Ickten/Kettwig. . Die Familie im Brahm könnte ihren Schweinemastbetrieb erweitern. Aber es gibt gesellschaftliche Bedenken. Der Sohn setzt auf Freilandhaltung.
Jahrelang hat Einhart im Brahm darum gekämpft, seinen Schweinemastbetrieb an der Mendener Straße unweit der Ruhrtalbrücke ausbauen zu dürfen. Die Genehmigung vom Umweltamt lag bereits Ende 2012 vor, doch mehrere Nachbarn gingen gerichtlich dagegen vor (wir berichteten). Seit Herbst 2017 sind alle Rechtsstreitigkeiten abgeschlossen, der Landwirt dürfte erweitern: von knapp 700 auf gut 2400 Tiere. Er tut es vorerst aber nicht, sagte gestern Sohn Alexander im Brahm.
Man wolle abwarten, wie sich die neue Regierung positioniert, welcher Wind in puncto konventionelle Landwirtschaft künftig weht – erst dann entscheiden, wie es weitergeht. „Derzeit ist es gesellschaftlich einfach nicht mehr so angesagt, einen konventionellen Maststall zu bauen.“ Dementsprechend habe man noch keine Firmen beauftragt, werde in 2018 garantiert nicht tätig. Im Brahm junior geht derweil neue Wege, setzt auf Freilandhaltung, auf eine Alternative zum herkömmlichen Betrieb.

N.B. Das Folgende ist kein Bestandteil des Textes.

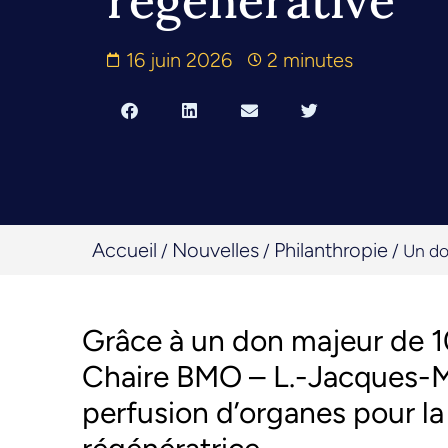
régénérative
16 juin 2026
2 minutes
Accueil
Nouvelles
Philanthropie
/
/
/
Un do
Grâce à un don majeur de 1
Chaire BMO – L.-Jacques-Mé
perfusion d’organes pour la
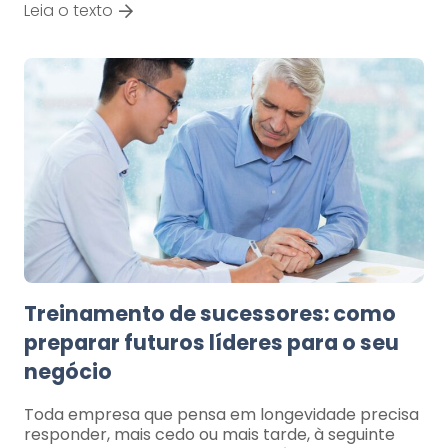
Leia o texto
Treinamento de sucessores: como
preparar futuros líderes para o seu
negócio
Toda empresa que pensa em longevidade precisa
responder, mais cedo ou mais tarde, à seguinte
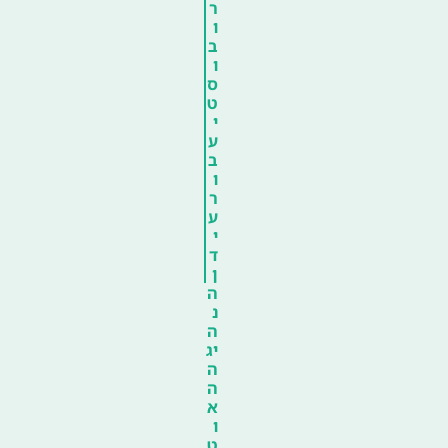
ר
ו
ב
ו
ס
ט
י
ע
ב
ו
ר
ע
י
ד
ן
ה
נ
ה
יג
ה
ה
א
ו
ט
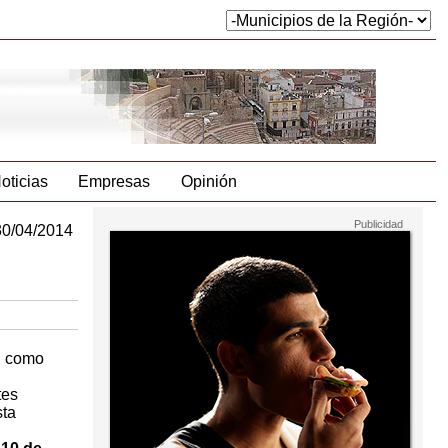
oticias
Empresas
Opinión
30/04/2014
, como
tes
sta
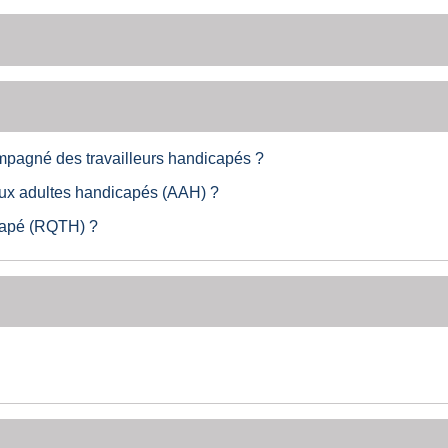
ompagné des travailleurs handicapés ?
n aux adultes handicapés (AAH) ?
capé (RQTH) ?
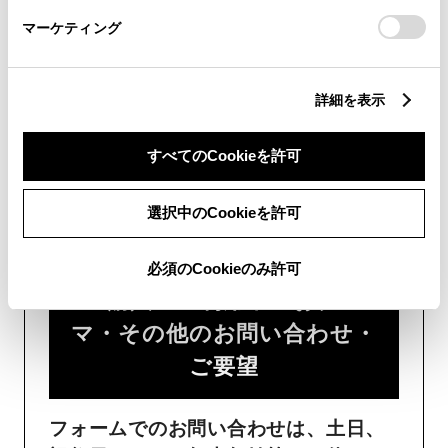
さい。
時間が少なくご案内が可能です。
マーケティング
詳細を表示
すべてのCookieを許可
フォームでお問い合わせ
選択中のCookieを許可
受付：24時間受付
必須のCookieのみ許可
ご購入・ご利用中のおクル
マ・その他のお問い合わせ・
ご要望​
フォームでのお問い合わせは、土日、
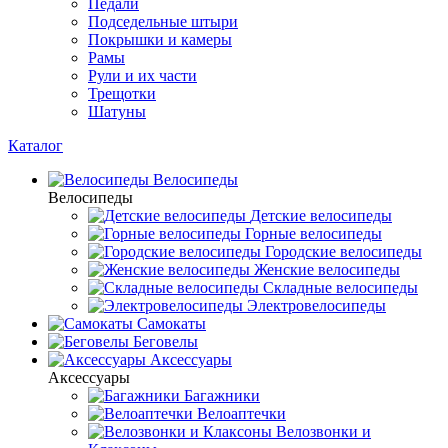
Педали
Подседельные штыри
Покрышки и камеры
Рамы
Рули и их части
Трещотки
Шатуны
Каталог
Велосипеды
Велосипеды
Детские велосипеды
Горные велосипеды
Городские велосипеды
Женские велосипеды
Складные велосипеды
Электровелосипеды
Самокаты
Беговелы
Аксессуары
Аксессуары
Багажники
Велоаптечки
Велозвонки и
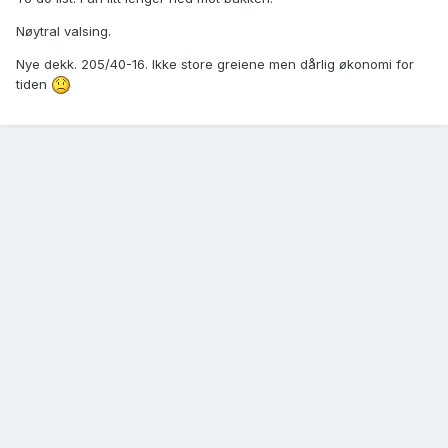
Nøytral valsing.
Nye dekk. 205/40-16. Ikke store greiene men dårlig økonomi for
tiden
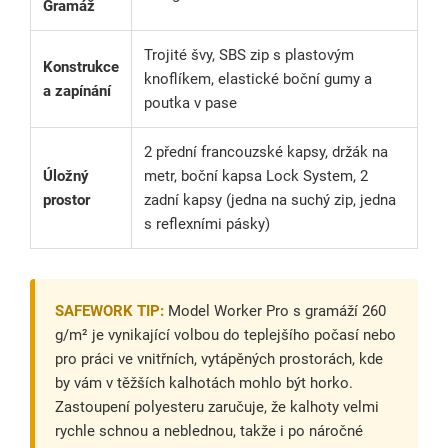
Gramáž
Trojité švy, SBS zip s plastovým
Konstrukce
knoflíkem, elastické boční gumy a
a zapínání
poutka v pase
2 přední francouzské kapsy, držák na
Úložný
metr, boční kapsa Lock System, 2
prostor
zadní kapsy (jedna na suchý zip, jedna
s reflexními pásky)
SAFEWORK TIP:
Model Worker Pro s gramáží 260
g/m² je vynikající volbou do teplejšího počasí nebo
pro práci ve vnitřních, vytápěných prostorách, kde
by vám v těžších kalhotách mohlo být horko.
Zastoupení polyesteru zaručuje, že kalhoty velmi
rychle schnou a neblednou, takže i po náročné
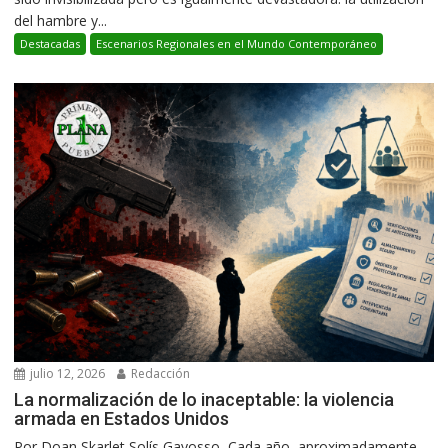
del hambre y...
Destacadas
Escenarios Regionales en el Mundo Contemporáneo
julio 12, 2026
Redacción
La normalización de lo inaceptable: la violencia
armada en Estados Unidos
Por Doan Skarlet Solís Gayosso Cada año, aproximadamente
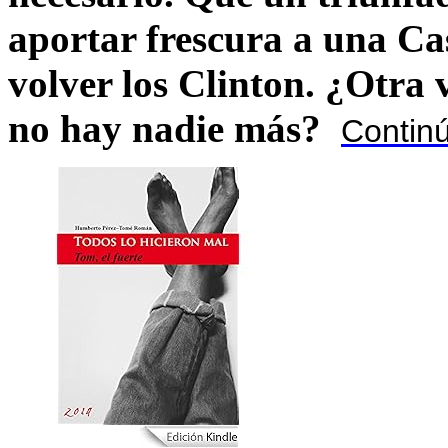
aportar frescura a una C
volver los Clinton. ¿Otra
no hay nadie más?
Contin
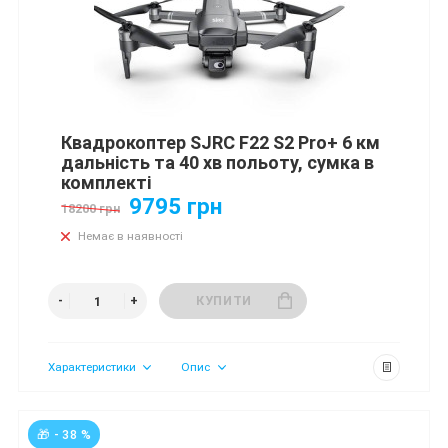
Квадрокоптер SJRC F22 S2 Pro+ 6 км
дальність та 40 хв польоту, сумка в
комплекті
9795 грн
18200 грн
Немає в наявності
КУПИТИ
Характеристики
Опис
🎁 - 38 %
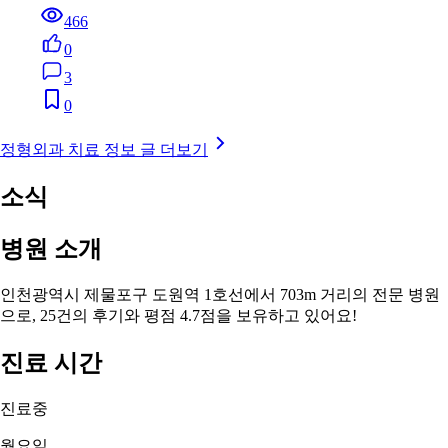
466
0
3
0
정형외과 치료 정보 글 더보기
소식
병원 소개
인천광역시 제물포구 도원역 1호선에서 703m 거리의 전문 병원
으로, 25건의 후기와 평점 4.7점을 보유하고 있어요!
진료 시간
진료중
월요일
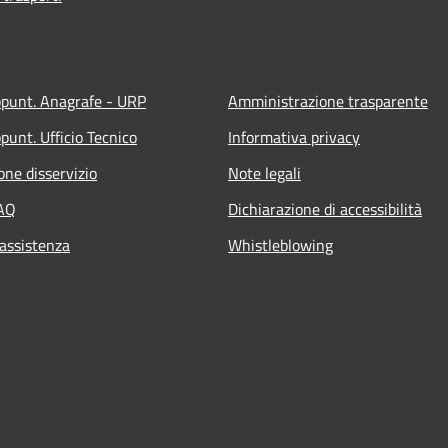
ppunt. Anagrafe - URP
Amministrazione trasparente
punt. Ufficio Tecnico
Informativa privacy
one disservizio
Note legali
FAQ
Dichiarazione di accessibilità
 assistenza
Whistleblowing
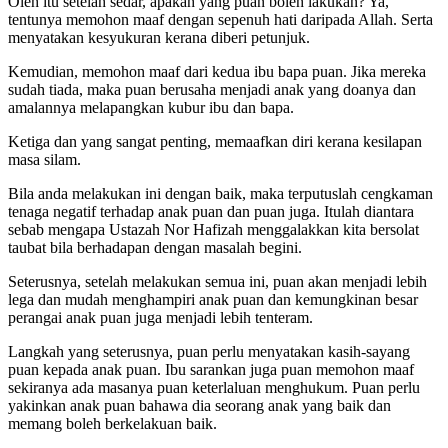
Oleh itu setelah sedar, apakah yang puan boleh lakukan? Ya,
tentunya memohon maaf dengan sepenuh hati daripada Allah. Serta
menyatakan kesyukuran kerana diberi petunjuk.
Kemudian, memohon maaf dari kedua ibu bapa puan. Jika mereka
sudah tiada, maka puan berusaha menjadi anak yang doanya dan
amalannya melapangkan kubur ibu dan bapa.
Ketiga dan yang sangat penting, memaafkan diri kerana kesilapan
masa silam.
Bila anda melakukan ini dengan baik, maka terputuslah cengkaman
tenaga negatif terhadap anak puan dan puan juga. Itulah diantara
sebab mengapa Ustazah Nor Hafizah menggalakkan kita bersolat
taubat bila berhadapan dengan masalah begini.
Seterusnya, setelah melakukan semua ini, puan akan menjadi lebih
lega dan mudah menghampiri anak puan dan kemungkinan besar
perangai anak puan juga menjadi lebih tenteram.
Langkah yang seterusnya, puan perlu menyatakan kasih-sayang
puan kepada anak puan. Ibu sarankan juga puan memohon maaf
sekiranya ada masanya puan keterlaluan menghukum. Puan perlu
yakinkan anak puan bahawa dia seorang anak yang baik dan
memang boleh berkelakuan baik.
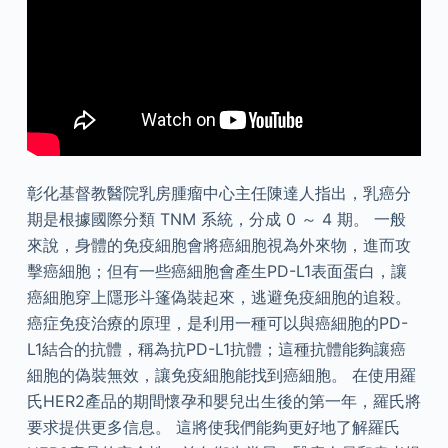
彰化基督教醫院乳房腫瘤中心主任陳達人指出，乳癌分
期是根據國際分類 TNM 系統，分成 0 ～ 4 期。 一般
來說，身體的免疫細胞會將癌細胞視為外來物，進而攻
擊癌細胞；但有一些癌細胞會產生PD-L1表面蛋白，讓
癌細胞穿上隱形斗篷偽裝起來，逃避免疫細胞的追殺。
癌症免疫治療的原理，是利用一種可以與癌細胞的PD-
L1結合的抗體，稱為抗PD-L1抗體；這種抗體能夠讓癌
細胞的偽裝無效，讓免疫細胞能找到癌細胞。 在使用羅
氏HER2產品的期間懷孕和嬰兒出生後的第一年，羅氏將
要求提供更多信息。 這將使我們能夠更好地了解羅氏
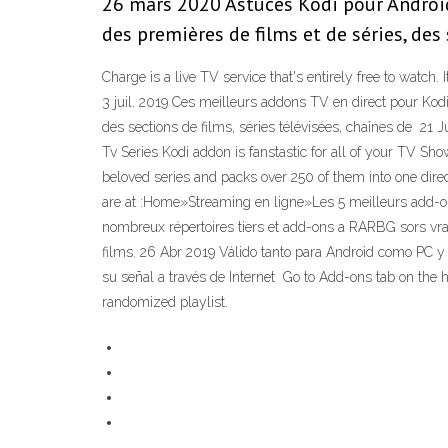
26 mars 2020 Astuces Kodi pour Android 
des premières de films et de séries, des
Charge is a live TV service that's entirely free to watch.
3 juil. 2019 Ces meilleurs addons TV en direct pour K
des sections de films, séries télévisées, chaînes de 
Tv Series Kodi addon is fanstastic for all of your TV Sho
beloved series and packs over 250 of them into one direct
are at :Home»Streaming en ligne»Les 5 meilleurs add-on
nombreux répertoires tiers et add-ons a RARBG sors vrai
films. 26 Abr 2019 Válido tanto para Android como PC y
su señal a través de Internet Go to Add-ons tab on the h
randomized playlist.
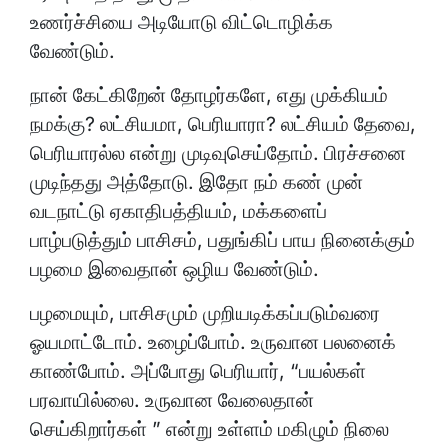
உணர்ச்சியை அடியோடு விட்டொழிக்க
வேண்டும்.
நான் கேட்கிறேன் தோழர்களே, எது முக்கியம்
நமக்கு? லட்சியமா, பெரியாரா? லட்சியம் தேவை,
பெரியாரல்ல என்று முடிவுசெய்தோம். பிரச்சனை
முடிந்தது அத்தோடு. இதோ நம் கண் முன்
வடநாட்டு ஏகாதிபத்தியம், மக்களைப்
பாழ்படுத்தும் பாசிசம், பதுங்கிப் பாய நினைக்கும்
பழமை இவைதான் ஒழிய வேண்டும்.
பழமையும், பாசிசமும் முறியடிக்கப்படும்வரை
ஓயமாட்டோம். உழைப்போம். உருவான பலனைக்
காண்போம். அப்போது பெரியார், “பயல்கள்
பரவாயில்லை. உருவான வேலைதான்
செய்கிறார்கள் ” என்று உள்ளம் மகிழும் நிலை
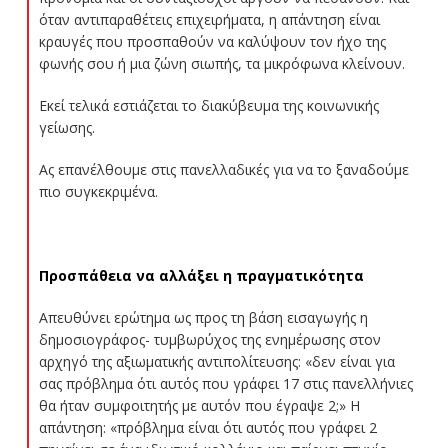
όταν αντιπαραθέτεις επιχειρήματα, η απάντηση είναι
κραυγές που προσπαθούν να καλύψουν τον ήχο της
φωνής σου ή μια ζώνη σιωπής, τα μικρόφωνα κλείνουν.
Εκεί τελικά εστιάζεται το διακύβευμα της κοινωνικής
γείωσης.
Ας επανέλθουμε στις πανελλαδικές για να το ξαναδούμε
πιο συγκεκριμένα.
Προσπάθεια να αλλάξει η πραγματικότητα
Απευθύνει ερώτημα ως προς τη βάση εισαγωγής η
δημοσιογράφος- τυμβωρύχος της ενημέρωσης στον
αρχηγό της αξιωματικής αντιπολίτευσης: «δεν είναι για
σας πρόβλημα ότι αυτός που γράφει 17 στις πανελλήνιες
θα ήταν συμφοιτητής με αυτόν που έγραψε 2;» Η
απάντηση: «πρόβλημα είναι ότι αυτός που γράφει 2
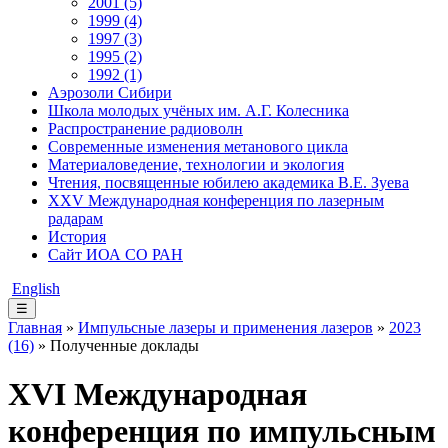
2001 (5)
1999 (4)
1997 (3)
1995 (2)
1992 (1)
Аэрозоли Сибири
Школа молодых учёных им. А.Г. Колесника
Распространение радиоволн
Современные изменения метанового цикла
Материаловедение, технологии и экология
Чтения, посвященные юбилею академика В.Е. Зуева
XXV Международная конференция по лазерным
радарам
История
Сайт ИОА СО РАН
English
☰
Главная
»
Импульсные лазеры и применения лазеров
»
2023
(16)
» Полученные доклады
XVI Международная
конференция по импульсным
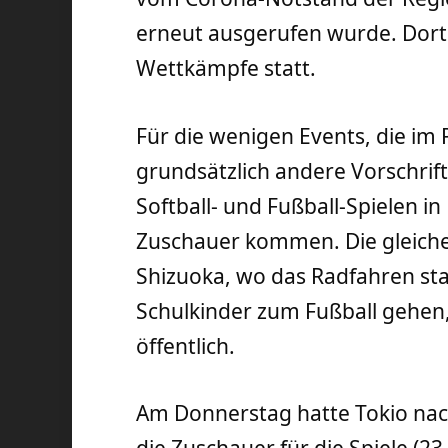
erneut ausgerufen wurde. Dort 
Wettkämpfe statt.
Für die wenigen Events, die im R
grundsätzlich andere Vorschrift
Softball- und Fußball-Spielen i
Zuschauer kommen. Die gleiche
Shizuoka, wo das Radfahren stat
Schulkinder zum Fußball gehen, 
öffentlich.
Am Donnerstag hatte Tokio nac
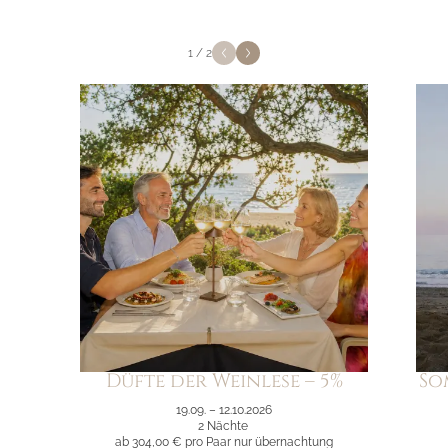
1
/
2
Düfte der Weinlese – 5%
So
19.09. – 12.10.2026
2 Nächte
ab 304,00 €
pro Paar nur übernachtung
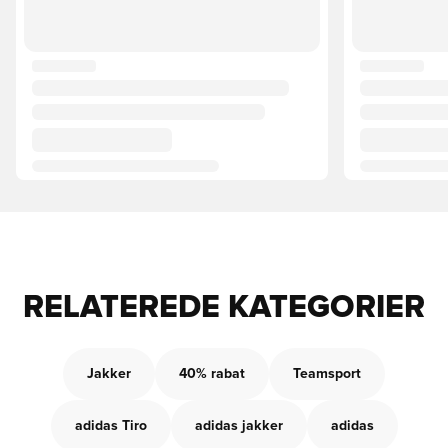
RELATEREDE KATEGORIER
Jakker
40% rabat
Teamsport
adidas Tiro
adidas jakker
adidas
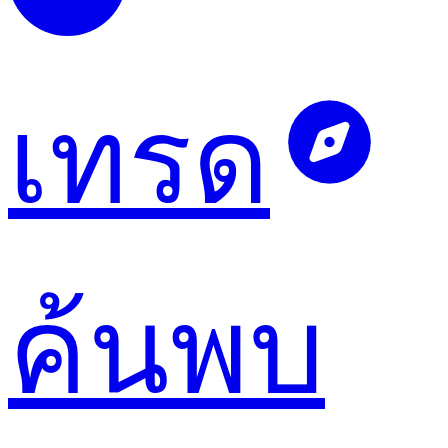
เทรด
ค้นพบ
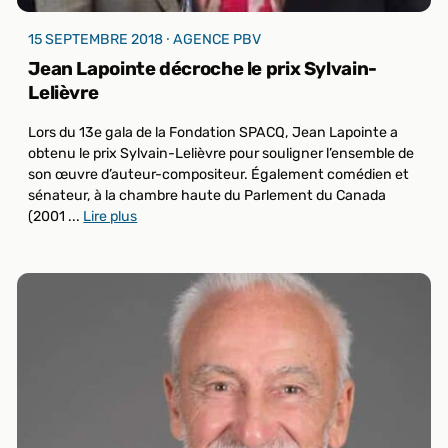
15 SEPTEMBRE 2018 ⸱ AGENCE PBV
Jean Lapointe décroche le prix Sylvain-
Lelièvre
Lors du 13e gala de la Fondation SPACQ, Jean Lapointe a
obtenu le prix Sylvain-Lelièvre pour souligner l’ensemble de
son œuvre d’auteur-compositeur. Également comédien et
sénateur, à la chambre haute du Parlement du Canada
(2001 ...
Lire plus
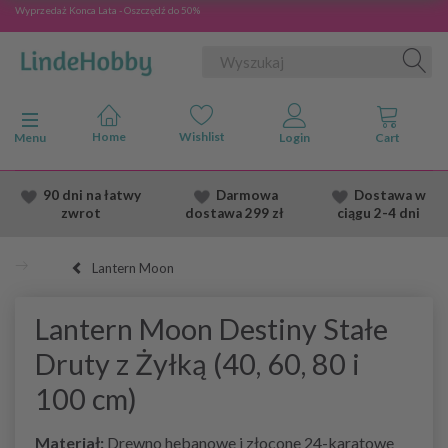
Wyprzedaż Konca Lata - Oszczędź do 50%
Przełącz nawigację
Menu
90 dni na łatwy
Darmowa
Dostawa
w
zwrot
dostawa
299 zł
ciągu 2
-4 dni
Lantern Moon
Lantern Moon Destiny Stałe
Druty z Żyłką (40, 60, 80 i
100 cm)
Materiał:
Drewno hebanowe i złocone 24-karatowe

450 Ferkel der robusten Alten Deutschen Landrasse
Das Geschäftsmodell des 22-Jährigen, der an der Landsberger Straße in Essen-Kettwig lebt und arbeitet, trägt das Label „Ruhrtaler Freilandschwein“. 450 Ferkel der mittlerweile seltenen und recht robusten Alten Deutschen Landrasse werden im Alter von zehn Wochen und mit rund 25 bis 30 Kilogramm Körpergewicht angeliefert. Für ein halbes Jahr dürfen sie ein artgerechtes Leben führen: sich unter freiem Himmel auf der Wiese im Matsch suhlen, mit Artgenossen kuscheln und rangeln, im Stroh dösen, nach Herzenslust fressen. Da sie mehr Platz und Beschäftigung haben als die meisten Schweine, behalten sie ihre Ringelschwänzchen. In normalen Ställen werden diese zumeist amputiert, da andernfalls die Gefahr besteht, dass die Tiere sie sich untereinander abbeißen, sich schwer verletzen.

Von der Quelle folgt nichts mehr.